Une période tumultueuse arrive en France. Alors que l'on sort de Mai 68, la crise du pétrole et le chômage durable s'installe. L'industrie est ainsi touchée de plein fouet par ces évènements, et Renault n'y échappe bien sur pas.
Par le 23/06/2002 Dernière mise à jour le 08/04/2021

En 1972, l'image de Renault en France va fortement se rajeunir. Pour faire passer le message, la marque inaugure un nouveau logo, moderne et brillant dessiné par Vasarely. Il est inauguré sur un tout nouveau modèle ludique et plaisant: la R5.

Avec sa "bonne petite bouille", cette nouvelle voiture 3 portes va tout de suite s'imposer. La version 5 portes n'apparaîtra qu'en 1980, et bénéficiera cette même année de petites modifications comme une nouvelle planche de bord, un intérieur modernisé, et plus de confort,...

Outre la nouvelle R5, les autres vedettes du Salon sont les nouvelles R15 et R17, de superbes coupés présentés l'année précédente. Tout parait désormais sourire à Renault.

Mais le premier choc pétrolier de 1974 balaye l'idée du progrès continu. Pour éviter de revivre les faits de Mai 68, l'État décide de lâcher du lest. Les conditions sociales s'améliorent, les salaires augmentent, le tout au détriment du commerce extérieur et, en général, de la santé de l'économie du pays, grevée par des surcoûts de production.

Le chômage, l'inflation et la récession s'installent, et le budgets de la France n'est plus équilibré et ne le sera plus jamais sans l'aide de la dette. La fin d'une période.

Les restructurations industrielles, conséquence de la crise, entraînent une forte montée du chômage.
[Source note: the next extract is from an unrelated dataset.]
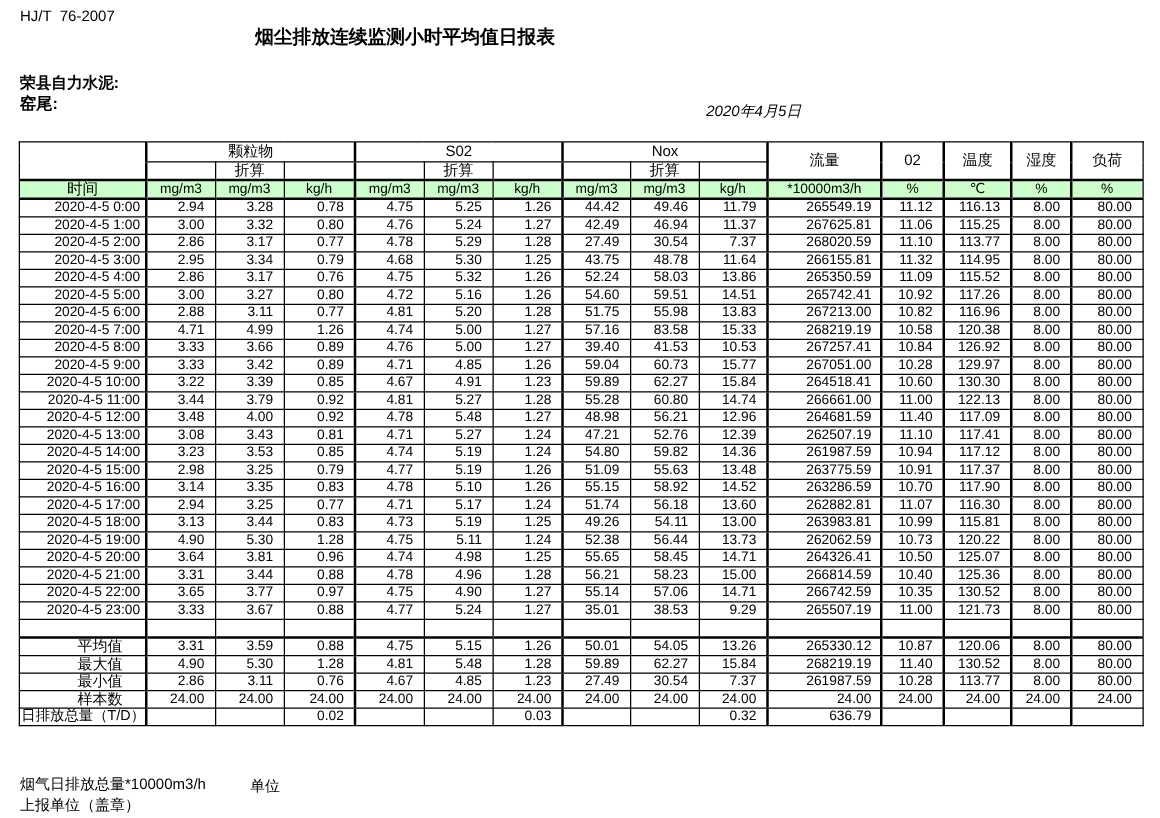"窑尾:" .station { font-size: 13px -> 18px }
Avec la montée du prix de l'essence, les constructeurs vont s'efforcer de produire des véhicules avec une consommation moindre, comme ce que nous vivons actuellement en 2008.

Ainsi, les petites voitures de faible cylindrée seront les modèles les plus vendus. De nouveaux slogans apparaissent dans les publicités, laissant apparaître un message phare : un faible appétit en carburant.

Outre l'automobile, des mesures gouvernementales sont prises: journée hebdomadaire sans voiture aux Pays-Bas, interdiction de publicité sur les produits pétroliers en France, vitesse limitée, introduction en 1976 de l'heure d'été, qui devait faire économiser 300 000 tonnes d'équivalent pétrole, fuel domestique rationné, chauffage baissé dans les locaux publics, et... augmentation de la vignette.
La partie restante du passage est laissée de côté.